Your task
Transcribe exactly the lines that fall between the one holding "image of immunohistochemistry" and the one holding "immunohistochemical staining of", inclusive, from the entries below.

------ Record set

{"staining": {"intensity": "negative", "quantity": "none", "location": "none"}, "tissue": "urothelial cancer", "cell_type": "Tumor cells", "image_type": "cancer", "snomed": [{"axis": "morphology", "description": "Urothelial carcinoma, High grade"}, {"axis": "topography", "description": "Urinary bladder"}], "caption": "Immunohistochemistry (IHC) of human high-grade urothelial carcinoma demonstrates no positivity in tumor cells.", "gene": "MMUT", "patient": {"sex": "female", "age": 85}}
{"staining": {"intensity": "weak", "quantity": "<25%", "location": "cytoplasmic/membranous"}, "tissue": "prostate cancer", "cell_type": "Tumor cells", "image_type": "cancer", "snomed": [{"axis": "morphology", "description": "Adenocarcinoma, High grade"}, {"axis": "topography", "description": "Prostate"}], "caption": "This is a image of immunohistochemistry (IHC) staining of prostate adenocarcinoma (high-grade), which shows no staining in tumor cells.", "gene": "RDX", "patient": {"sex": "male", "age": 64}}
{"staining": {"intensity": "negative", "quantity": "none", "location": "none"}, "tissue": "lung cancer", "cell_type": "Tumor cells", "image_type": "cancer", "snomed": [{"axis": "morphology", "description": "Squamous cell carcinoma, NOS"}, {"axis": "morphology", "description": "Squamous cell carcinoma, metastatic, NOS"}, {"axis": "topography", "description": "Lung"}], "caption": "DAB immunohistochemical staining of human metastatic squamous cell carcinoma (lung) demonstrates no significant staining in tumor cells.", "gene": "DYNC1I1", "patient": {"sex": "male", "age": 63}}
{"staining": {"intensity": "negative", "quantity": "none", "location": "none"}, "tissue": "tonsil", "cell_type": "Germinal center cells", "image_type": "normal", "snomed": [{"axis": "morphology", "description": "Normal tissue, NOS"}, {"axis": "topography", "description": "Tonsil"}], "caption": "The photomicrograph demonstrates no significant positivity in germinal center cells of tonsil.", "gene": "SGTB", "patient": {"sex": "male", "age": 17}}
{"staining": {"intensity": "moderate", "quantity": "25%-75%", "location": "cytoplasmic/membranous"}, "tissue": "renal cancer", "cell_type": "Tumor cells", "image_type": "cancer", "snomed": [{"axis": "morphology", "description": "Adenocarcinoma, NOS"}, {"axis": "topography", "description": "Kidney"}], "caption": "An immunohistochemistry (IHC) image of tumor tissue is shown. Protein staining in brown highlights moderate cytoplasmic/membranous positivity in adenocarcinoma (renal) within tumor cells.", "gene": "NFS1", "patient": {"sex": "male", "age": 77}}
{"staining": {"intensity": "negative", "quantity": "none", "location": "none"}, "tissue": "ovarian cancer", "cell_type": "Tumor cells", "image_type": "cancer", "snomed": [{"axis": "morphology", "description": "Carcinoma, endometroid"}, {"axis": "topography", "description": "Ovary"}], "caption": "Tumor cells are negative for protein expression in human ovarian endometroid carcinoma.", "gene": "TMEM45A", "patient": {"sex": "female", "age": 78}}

------------

The completed task
{"staining": {"intensity": "weak", "quantity": "<25%", "location": "cytoplasmic/membranous"}, "tissue": "prostate cancer", "cell_type": "Tumor cells", "image_type": "cancer", "snomed": [{"axis": "morphology", "description": "Adenocarcinoma, High grade"}, {"axis": "topography", "description": "Prostate"}], "caption": "This is a image of immunohistochemistry (IHC) staining of prostate adenocarcinoma (high-grade), which shows no staining in tumor cells.", "gene": "RDX", "patient": {"sex": "male", "age": 64}}
{"staining": {"intensity": "negative", "quantity": "none", "location": "none"}, "tissue": "lung cancer", "cell_type": "Tumor cells", "image_type": "cancer", "snomed": [{"axis": "morphology", "description": "Squamous cell carcinoma, NOS"}, {"axis": "morphology", "description": "Squamous cell carcinoma, metastatic, NOS"}, {"axis": "topography", "description": "Lung"}], "caption": "DAB immunohistochemical staining of human metastatic squamous cell carcinoma (lung) demonstrates no significant staining in tumor cells.", "gene": "DYNC1I1", "patient": {"sex": "male", "age": 63}}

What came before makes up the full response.